**ESTRATTO DEL TESTO:**
L’allarme FIPE riguardava bar e ristoranti in provincia di Varese, con oltre 4.200 imprese e 11.800 addetti identificati come a rischio. Uniascom, dopo avere rilanciato tale segnale di allarme, richiama l’attenzione anche su tutte le altre categorie coinvolte nel terziario.
«La distorsione contrattuale», osserva Lino Gallina, segretario generale di Uniascom Confcommercio provincia di Varese, «riguarda migliaia di lavoratori invisibili: serve un’azione collettiva per fermare questo fenomeno».

Le categorie più esposte in provincia di Varese

Con più di 390.000 occupati e un comparto terziario che rappresenta il 67 % delle imprese, la provincia di Varese vede cassieri, commessi, hostess, magazzinieri e operatori della vigilanza e assistenza al centro del mercato del lavoro.
La prevalenza di contratti atipici (a chiamata, parasubordinati, tempo determinato), rende queste figure particolarmente vulnerabili sotto il profilo retributivo, contributivo e delle tutele. Questi dati confermano come le categorie sopracitate siano esposte a rischi economici e giuridici, proprio per la natura instabile delle forme contrattuali più diffuse.
Andrea Busnelli, presidente di Confcommercio Ascom Saronno, evidenzia: «In provincia, questi contratti rappresentano una minaccia per migliaia di lavoratori e per gli imprenditori. Non sono solo stipendi più bassi, ma contratti che negano dignità e sicurezza, impoverendo il presente e compromettendo il futuro».
Gallina e Busnelli prendono spunto dalle parole del segretario generale di Confcommercio nazionale, Marco Barbieri, per ribadire l’urgenza di norme chiare che definiscano chi può sottoscrivere contratti collettivi validi.

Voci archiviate
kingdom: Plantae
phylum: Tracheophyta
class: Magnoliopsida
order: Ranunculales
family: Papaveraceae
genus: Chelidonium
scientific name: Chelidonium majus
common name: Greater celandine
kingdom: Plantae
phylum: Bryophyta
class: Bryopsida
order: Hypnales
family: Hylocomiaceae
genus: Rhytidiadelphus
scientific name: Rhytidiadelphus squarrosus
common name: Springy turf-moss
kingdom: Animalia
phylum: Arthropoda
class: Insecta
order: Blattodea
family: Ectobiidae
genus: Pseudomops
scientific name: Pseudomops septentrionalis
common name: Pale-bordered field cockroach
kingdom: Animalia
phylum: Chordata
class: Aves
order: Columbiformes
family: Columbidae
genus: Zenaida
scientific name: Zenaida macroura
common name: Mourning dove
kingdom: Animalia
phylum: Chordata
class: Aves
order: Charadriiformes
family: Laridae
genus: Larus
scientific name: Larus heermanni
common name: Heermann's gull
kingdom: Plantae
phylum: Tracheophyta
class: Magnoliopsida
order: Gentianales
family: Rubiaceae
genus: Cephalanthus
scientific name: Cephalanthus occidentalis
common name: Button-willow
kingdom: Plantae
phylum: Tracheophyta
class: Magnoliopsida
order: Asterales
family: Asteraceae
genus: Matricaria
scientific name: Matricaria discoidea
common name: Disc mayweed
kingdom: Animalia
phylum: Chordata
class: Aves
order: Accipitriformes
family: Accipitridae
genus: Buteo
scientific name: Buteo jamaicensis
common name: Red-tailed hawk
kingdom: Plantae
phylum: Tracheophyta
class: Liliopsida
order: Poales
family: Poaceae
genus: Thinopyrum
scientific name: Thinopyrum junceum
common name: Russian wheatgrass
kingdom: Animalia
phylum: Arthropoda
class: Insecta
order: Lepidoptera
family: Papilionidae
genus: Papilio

**ESERCIZI PROPOSTI:**
a: Rispondi a queste domande sull'estratto.
(i) Quante imprese a rischio ha individuato l'allarme FIPE in provincia di Varese?
(ii) Quale percentuale delle imprese rappresenta il comparto terziario nella provincia?
(iii) Che carica ricopre Andrea Busnelli?
b: Riproduci fedelmente il passo dell'estratto che inizia con "Gallina e Busnelli" e termina con "contratti collettivi validi.".

**SOLUZIONI PROPOSTE:**
a:
(i) Oltre 4.200 imprese.
(ii) Il 67 %.
(iii) È presidente di Confcommercio Ascom Saronno.

b:
Gallina e Busnelli prendono spunto dalle parole del segretario generale di Confcommercio nazionale, Marco Barbieri, per ribadire l’urgenza di norme chiare che definiscano chi può sottoscrivere contratti collettivi validi.